I stop playing the HAPI drum and look at Xenia. “Music is king,” I whisper.

 

“That was beautiful. You have the power to heal people with music. You’re a music healer,” says Xenia. That was flattering!

 

She gives me a kalimba thumb-piano instrument the size of a pocket book. This is my first time seeing and knowing about it. “Play,” says Xenia.

 

I strike the keys with my thumbs, clueless as to what I’m pressing. The dopamine flowing through my veins, along with Xenia’s happy face, indicates that my spontaneous kalimba music creation is somewhat resonating positively.

 

I finish playing the kalimba and relax, this time laying down on my right hip, bending my right arm, using it as a pillow.

 

Xenia takes out her phone and plays a recorded Peruvian ayahuasca ceremony that took place a few weeks ago in Mexico. The indigenous chants from a man and woman, including several shamanic instruments playing in sync, cause my upper body and head to move freely with my eyes closed while sitting on the ground. Xenia’s arms and upper body move fluidly.

Psilocybin therapy

Rapé Medicine

Xenia offers me rapé (pronounced ra-pay), a shamanic plant medicine commonly used by certain Amazonian tribes. It involves a shaman or healer using a tepi pipe to blow tobacco inside each nostril. I agree to do rapé with her since we did it this morning and last night, and it doesn’t cause hallucinations.

 

We sit on the ground in front of one another with our legs crossed and eyes closed. The recorded Peruvian ayahuasca ceremony continues to play from Xenia’s phone.

 

Xenia puts the tepi pipe to my heart, head, and I inhale. The rapé medicine blows rapidly inside my left nostril, making me feel uncomfortable. I’m coughing with my eyes closed; it’s hard to sit still. Xenia repeats the process for my right nostril. My eyes are watery, and the medicine forces me to immediately lay down on the yoga mat with my back against the floor.

 

My entire body is tightening, as if roots are quickly growing and pumping inside of me. I can’t sit up or move. The same discomfort, tightening, and sensations happened to me this morning and last night for 10 minutes after doing rapé.

 

The Peruvian ayahuasca music ceremony playing from Xenia’s phone make me tap my hands, fingers, feet, and toes on the ground.

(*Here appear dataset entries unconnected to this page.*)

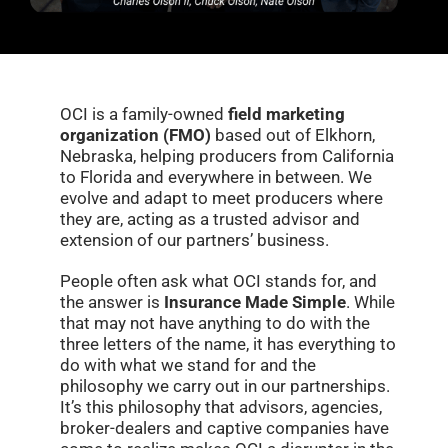
OCI is a family-owned
field marketing
organization (FMO)
based out of Elkhorn,
Nebraska, helping producers from California
to Florida and everywhere in between. We
evolve and adapt to meet producers where
they are, acting as a trusted advisor and
extension of our partners’ business.
People often ask what OCI stands for, and
the answer is
Insurance Made Simple
. While
that may not have anything to do with the
three letters of the name, it has everything to
do with what we stand for and the
philosophy we carry out in our partnerships.
It’s this philosophy that advisors, agencies,
broker-dealers and captive companies have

I can feel myself in rhythm with various shamanic instruments.

 

My extreme body tightness from the rapé tobacco blown into my nostrils switches to deep relaxation and clear-mindedness. I can wiggle my fingers and toes and move my body again.

 

It’s not raining anymore, and the music from Xenia’s phone has stopped. They are indicators that the magic mushrooms healing ceremony is over, seven hours later.

Rapé medicine ceremony

Final Thoughts

Participating in the magic mushrooms healing ceremony at a jungle in Puerto Morelos did something special for me mentally and emotionally. It enabled me to feel music at a deeper level. Throughout middle school and high school, I played the alto saxophone, so the medicine from the ceremony reminded me of the best times I had during my adolescent years: playing music in a band with a group of people from all walks of life.

 

I wouldn’t advise eating shrooms, independently and recreationally for the first time. It’s possible to a have bad trip, hallucinating dark and scary images. There’s no way to accurately predict exactly what we’ll discover while on psilocybin because everyone’s life experiences, values, and ideologies vary. The intention of this plant medicine isn’t to trip out on imagery beyond our consciousness; it’s to feel.

 

How does anyone know how much of the magic mushrooms to take for the first time? This is where going to a healing retreat takes over. They can help us to hit the sweet spot where we experience something magical that radiates our soul and we remember vividly during our psychedelic therapy journey. More plant medicine doses don’t always mean a heightened experience.

 

There’s a title I came across online not too long ago: “Mexico, the Kingdom of Magic Mushrooms.” Nowadays, there’s a handful of legit psilocybin retreats operating monthly in Mexico. With that, the floor is yours.